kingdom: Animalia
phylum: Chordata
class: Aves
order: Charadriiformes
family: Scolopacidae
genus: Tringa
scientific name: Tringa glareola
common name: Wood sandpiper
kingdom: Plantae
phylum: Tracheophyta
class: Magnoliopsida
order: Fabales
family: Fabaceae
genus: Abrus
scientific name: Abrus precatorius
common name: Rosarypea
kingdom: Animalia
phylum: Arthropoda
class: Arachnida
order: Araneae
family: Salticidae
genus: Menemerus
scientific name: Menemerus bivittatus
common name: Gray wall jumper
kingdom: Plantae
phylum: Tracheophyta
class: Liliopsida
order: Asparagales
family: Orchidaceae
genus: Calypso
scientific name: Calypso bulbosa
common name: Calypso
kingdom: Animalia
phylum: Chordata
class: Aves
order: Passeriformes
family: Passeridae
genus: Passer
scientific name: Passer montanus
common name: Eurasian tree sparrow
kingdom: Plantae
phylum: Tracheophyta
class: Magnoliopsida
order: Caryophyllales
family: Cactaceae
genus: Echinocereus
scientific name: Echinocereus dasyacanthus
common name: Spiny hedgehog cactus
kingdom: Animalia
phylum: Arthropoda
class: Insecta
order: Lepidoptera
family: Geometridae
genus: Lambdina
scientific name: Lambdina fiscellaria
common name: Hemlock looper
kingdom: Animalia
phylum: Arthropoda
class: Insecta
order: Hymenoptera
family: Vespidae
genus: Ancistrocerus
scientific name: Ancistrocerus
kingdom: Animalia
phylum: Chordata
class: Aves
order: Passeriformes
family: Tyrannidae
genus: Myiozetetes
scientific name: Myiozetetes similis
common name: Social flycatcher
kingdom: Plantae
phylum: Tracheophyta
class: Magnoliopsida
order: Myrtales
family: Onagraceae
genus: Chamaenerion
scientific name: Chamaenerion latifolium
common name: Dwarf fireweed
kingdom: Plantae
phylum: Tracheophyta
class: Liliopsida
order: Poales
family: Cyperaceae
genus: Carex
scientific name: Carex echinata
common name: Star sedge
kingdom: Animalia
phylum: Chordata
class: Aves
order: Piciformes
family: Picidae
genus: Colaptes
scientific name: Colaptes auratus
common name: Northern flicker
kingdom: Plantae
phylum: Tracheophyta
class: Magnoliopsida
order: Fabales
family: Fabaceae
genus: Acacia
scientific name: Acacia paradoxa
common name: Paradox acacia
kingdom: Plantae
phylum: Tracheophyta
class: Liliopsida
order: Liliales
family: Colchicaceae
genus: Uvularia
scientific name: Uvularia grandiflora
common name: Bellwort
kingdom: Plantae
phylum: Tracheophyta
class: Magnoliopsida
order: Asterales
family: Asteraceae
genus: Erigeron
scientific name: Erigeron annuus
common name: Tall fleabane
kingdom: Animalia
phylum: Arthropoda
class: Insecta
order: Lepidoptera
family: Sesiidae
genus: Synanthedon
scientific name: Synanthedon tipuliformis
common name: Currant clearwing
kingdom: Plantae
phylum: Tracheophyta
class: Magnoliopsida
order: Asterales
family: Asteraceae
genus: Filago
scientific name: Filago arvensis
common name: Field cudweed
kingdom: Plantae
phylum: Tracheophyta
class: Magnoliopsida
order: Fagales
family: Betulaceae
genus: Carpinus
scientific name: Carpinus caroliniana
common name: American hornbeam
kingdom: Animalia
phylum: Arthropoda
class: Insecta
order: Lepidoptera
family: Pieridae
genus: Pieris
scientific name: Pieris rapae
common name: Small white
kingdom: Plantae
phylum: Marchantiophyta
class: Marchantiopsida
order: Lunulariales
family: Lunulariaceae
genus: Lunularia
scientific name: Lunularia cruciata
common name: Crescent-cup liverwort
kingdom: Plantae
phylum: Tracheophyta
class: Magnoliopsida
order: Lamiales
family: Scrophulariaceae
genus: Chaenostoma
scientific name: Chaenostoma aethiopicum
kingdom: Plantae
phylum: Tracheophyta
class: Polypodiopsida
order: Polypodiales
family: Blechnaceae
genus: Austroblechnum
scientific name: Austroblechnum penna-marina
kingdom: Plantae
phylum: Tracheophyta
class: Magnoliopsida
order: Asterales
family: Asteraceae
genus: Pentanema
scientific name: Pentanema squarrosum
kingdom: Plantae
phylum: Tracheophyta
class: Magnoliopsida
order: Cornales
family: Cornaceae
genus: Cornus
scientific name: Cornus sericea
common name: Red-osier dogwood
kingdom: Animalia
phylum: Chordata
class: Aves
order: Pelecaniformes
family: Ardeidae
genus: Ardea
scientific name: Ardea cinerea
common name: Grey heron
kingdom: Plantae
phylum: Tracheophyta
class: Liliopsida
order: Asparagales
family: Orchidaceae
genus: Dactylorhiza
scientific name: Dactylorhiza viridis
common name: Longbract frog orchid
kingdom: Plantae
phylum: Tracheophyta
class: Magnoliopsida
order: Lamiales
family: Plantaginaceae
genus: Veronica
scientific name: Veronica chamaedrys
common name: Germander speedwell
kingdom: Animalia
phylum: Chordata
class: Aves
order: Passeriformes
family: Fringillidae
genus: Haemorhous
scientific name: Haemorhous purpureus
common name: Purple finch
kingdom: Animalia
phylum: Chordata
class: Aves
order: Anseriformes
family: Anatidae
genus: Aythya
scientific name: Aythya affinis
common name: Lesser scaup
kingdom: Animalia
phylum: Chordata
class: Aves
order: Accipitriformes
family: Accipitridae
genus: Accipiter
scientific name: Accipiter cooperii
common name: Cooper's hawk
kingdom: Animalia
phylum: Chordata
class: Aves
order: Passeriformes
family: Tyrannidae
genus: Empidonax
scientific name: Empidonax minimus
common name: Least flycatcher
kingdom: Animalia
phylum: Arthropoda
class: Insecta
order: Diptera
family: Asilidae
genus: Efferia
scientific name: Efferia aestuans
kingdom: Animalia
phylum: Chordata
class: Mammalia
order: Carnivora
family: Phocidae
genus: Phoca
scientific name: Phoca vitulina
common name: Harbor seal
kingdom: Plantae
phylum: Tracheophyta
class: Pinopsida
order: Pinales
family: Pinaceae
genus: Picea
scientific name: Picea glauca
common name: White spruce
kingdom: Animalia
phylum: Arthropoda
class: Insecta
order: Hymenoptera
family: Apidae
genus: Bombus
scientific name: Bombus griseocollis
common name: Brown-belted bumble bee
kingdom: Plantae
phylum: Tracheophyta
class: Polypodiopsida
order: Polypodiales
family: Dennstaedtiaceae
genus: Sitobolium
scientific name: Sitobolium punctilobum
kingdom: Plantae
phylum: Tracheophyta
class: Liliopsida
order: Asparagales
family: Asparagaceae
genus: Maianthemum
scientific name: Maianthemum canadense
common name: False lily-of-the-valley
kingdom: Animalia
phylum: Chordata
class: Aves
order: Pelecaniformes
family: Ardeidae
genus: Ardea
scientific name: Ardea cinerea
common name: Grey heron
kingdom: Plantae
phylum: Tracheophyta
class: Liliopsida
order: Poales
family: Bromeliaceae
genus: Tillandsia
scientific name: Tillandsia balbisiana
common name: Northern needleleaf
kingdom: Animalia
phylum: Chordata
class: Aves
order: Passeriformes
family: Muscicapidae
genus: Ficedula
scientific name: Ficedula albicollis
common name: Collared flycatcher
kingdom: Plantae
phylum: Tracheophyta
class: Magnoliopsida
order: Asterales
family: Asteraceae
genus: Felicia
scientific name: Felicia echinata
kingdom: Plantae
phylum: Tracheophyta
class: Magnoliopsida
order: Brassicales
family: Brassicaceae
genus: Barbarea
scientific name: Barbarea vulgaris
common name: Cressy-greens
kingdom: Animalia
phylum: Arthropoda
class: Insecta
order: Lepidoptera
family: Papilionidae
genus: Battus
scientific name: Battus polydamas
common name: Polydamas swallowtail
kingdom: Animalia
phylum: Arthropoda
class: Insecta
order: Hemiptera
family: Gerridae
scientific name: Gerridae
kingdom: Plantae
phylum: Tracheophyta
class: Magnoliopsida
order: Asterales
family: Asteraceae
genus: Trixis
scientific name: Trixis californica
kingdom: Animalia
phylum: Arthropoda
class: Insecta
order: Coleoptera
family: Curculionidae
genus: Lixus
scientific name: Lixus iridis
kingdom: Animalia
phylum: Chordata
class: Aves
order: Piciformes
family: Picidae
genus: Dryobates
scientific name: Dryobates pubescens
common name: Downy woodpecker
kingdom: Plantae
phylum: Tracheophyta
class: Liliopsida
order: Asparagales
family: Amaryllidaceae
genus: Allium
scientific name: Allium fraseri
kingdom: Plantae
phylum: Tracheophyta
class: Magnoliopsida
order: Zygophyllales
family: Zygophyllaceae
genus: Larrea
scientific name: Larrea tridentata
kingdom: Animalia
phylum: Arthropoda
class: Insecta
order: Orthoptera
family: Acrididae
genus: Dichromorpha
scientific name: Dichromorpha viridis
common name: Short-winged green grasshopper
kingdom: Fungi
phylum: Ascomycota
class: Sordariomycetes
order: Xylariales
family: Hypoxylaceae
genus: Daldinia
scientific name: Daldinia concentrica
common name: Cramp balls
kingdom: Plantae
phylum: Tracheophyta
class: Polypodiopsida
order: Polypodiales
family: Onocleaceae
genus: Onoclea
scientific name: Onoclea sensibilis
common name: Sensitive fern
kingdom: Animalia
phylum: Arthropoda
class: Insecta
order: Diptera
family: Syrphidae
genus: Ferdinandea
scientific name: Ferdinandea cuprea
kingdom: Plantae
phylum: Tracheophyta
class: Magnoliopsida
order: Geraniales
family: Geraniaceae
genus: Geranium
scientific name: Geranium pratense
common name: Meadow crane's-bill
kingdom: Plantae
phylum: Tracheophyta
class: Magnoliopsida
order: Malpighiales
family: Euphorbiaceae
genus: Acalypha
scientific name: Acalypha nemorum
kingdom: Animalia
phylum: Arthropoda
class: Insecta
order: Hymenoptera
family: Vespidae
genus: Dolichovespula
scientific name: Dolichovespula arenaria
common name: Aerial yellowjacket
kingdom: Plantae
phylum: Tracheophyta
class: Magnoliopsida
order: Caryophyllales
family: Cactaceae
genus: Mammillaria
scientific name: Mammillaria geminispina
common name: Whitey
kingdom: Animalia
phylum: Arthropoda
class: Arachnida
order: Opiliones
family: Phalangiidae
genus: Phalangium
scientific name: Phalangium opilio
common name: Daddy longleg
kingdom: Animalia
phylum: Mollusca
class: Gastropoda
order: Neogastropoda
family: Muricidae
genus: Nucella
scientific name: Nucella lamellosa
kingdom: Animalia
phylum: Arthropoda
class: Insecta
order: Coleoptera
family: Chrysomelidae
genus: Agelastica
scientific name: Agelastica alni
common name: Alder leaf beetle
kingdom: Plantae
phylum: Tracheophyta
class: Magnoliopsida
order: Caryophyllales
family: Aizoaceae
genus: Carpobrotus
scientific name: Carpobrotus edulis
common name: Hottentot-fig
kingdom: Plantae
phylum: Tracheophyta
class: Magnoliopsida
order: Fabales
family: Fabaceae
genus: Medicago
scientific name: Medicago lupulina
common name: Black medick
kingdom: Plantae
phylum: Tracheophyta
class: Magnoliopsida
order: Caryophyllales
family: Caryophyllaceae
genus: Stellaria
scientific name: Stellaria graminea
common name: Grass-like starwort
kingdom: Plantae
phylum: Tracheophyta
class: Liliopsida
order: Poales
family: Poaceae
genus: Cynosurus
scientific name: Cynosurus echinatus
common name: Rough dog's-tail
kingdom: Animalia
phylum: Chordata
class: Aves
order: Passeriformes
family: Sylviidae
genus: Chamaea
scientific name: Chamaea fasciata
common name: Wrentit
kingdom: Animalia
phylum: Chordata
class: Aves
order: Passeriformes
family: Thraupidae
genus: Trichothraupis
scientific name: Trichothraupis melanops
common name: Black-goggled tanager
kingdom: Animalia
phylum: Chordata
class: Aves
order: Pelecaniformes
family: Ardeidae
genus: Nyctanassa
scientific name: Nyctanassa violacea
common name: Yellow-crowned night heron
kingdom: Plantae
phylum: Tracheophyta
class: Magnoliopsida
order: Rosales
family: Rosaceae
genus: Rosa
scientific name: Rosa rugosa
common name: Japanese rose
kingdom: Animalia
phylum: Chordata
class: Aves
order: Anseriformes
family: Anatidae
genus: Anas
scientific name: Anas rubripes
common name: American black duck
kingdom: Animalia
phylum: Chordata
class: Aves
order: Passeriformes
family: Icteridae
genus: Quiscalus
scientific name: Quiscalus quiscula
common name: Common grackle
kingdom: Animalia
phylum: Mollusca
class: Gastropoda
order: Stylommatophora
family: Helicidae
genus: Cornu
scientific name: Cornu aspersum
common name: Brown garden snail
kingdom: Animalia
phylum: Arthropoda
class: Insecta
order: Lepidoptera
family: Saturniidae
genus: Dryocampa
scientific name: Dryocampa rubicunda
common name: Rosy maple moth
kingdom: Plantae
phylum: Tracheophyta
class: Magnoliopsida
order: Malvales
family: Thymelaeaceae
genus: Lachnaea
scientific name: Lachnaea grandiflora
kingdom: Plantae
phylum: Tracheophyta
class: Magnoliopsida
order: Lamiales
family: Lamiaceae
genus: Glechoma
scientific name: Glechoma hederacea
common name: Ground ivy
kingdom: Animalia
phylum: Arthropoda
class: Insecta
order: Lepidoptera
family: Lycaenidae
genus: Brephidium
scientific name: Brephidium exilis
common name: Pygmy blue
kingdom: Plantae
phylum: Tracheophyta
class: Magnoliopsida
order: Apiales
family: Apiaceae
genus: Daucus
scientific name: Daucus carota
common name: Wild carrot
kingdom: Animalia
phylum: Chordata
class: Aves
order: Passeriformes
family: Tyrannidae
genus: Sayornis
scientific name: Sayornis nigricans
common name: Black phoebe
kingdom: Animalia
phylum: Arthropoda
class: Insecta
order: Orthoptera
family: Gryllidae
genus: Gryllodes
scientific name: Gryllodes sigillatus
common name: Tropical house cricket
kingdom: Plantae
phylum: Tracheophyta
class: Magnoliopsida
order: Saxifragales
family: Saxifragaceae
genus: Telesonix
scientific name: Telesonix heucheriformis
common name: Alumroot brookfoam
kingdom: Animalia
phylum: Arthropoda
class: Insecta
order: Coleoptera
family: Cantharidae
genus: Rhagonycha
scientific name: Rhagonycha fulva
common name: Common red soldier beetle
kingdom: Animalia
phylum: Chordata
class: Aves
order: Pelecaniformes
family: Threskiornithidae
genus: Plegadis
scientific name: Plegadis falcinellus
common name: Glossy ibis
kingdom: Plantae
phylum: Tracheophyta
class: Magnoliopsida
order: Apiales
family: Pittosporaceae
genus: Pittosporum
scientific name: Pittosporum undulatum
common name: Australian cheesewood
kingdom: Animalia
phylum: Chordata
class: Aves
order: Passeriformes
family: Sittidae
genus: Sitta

+===+

[Goal of the exercise]
Please render everything from the line containing "genus: Mammillaria" down to the line containing "scientific name: Nucella lamellosa", both included, as a Markdown table with the columns Row and Line, one numbered row per line and blank lines omitted.

[The result]
| Row | Line |
|---|---|
| 1 | genus: Mammillaria |
| 2 | scientific name: Mammillaria geminispina |
| 3 | common name: Whitey |
| 4 | kingdom: Animalia |
| 5 | phylum: Arthropoda |
| 6 | class: Arachnida |
| 7 | order: Opiliones |
| 8 | family: Phalangiidae |
| 9 | genus: Phalangium |
| 10 | scientific name: Phalangium opilio |
| 11 | common name: Daddy longleg |
| 12 | kingdom: Animalia |
| 13 | phylum: Mollusca |
| 14 | class: Gastropoda |
| 15 | order: Neogastropoda |
| 16 | family: Muricidae |
| 17 | genus: Nucella |
| 18 | scientific name: Nucella lamellosa |